Julie Dash, Daughters of the Dust. Tate Modern Photograph: Tate Modern

Julie Dash, Daughters of the Dust. Tate Modern Photograph: Tate Modern

Season curator George Clark is especially keen to highlight the work of Ben Caldwell, who arrived at UCLA having served in Vietnam and whose work – kaleidoscopic swirls of rapid-cut imagery and black revolutionary poetry – prefigures Afrofuturism. Caldwell later founded the Kaos network community arts centre in Leinert Park, LA. “His idea,” explains Clark, “was that artists should have the same role in the community as doctors or lawyers, they should be there on the street: you should be able to drop in and see them, interact with them.” The programme also includes key later works, including Dash’s hypnotic Daughters of the Dust (1991), the first feature by an African American woman to be commercially released in the US.

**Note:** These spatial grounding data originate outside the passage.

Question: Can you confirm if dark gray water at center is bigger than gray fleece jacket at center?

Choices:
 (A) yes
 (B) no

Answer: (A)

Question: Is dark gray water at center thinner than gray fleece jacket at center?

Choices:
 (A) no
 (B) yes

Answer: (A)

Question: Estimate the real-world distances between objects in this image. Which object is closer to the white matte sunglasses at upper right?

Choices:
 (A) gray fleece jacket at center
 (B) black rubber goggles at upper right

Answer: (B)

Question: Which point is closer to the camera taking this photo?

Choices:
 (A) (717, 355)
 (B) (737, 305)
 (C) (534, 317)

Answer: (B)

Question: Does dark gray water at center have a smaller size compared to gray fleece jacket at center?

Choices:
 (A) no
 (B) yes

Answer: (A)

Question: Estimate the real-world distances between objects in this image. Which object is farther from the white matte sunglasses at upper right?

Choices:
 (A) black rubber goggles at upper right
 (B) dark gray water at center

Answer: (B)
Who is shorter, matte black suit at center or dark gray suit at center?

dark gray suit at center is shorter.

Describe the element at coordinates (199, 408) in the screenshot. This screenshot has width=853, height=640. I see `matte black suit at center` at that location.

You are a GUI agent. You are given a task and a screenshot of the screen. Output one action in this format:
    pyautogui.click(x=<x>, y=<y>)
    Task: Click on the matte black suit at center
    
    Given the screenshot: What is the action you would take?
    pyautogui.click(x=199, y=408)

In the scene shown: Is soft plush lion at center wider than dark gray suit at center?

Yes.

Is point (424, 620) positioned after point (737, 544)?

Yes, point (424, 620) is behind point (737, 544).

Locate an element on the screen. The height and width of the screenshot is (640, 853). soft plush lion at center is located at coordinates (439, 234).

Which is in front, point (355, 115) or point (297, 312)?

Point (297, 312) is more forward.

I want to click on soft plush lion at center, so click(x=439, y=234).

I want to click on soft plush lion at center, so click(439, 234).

These days, Dash, at 62, is attempting to crowdfund her latest feature, Travel Notes of a Geechee Girl. She professes amusement at the LA Rebellion label. When it was first used, she deadpans, her “mind immediately went back to John Brown’s raid on Harper’s Ferry in the late 1880s, or pitchforks and torches burning in the night”. Yet I wonder if the term has proven its own problem. Or at least whether the term has assumed more power in the intervening years, given the difficulty black independent film-makers have experienced in trying to forge long careers? She replies emphatically. “Yes, it has. We weren’t trying to fit into the Hollywood paradigm, we were trying to find a new way to reimagine our lives, to define who we were, what we wanted, what our pasts were, and what our future was going to be.”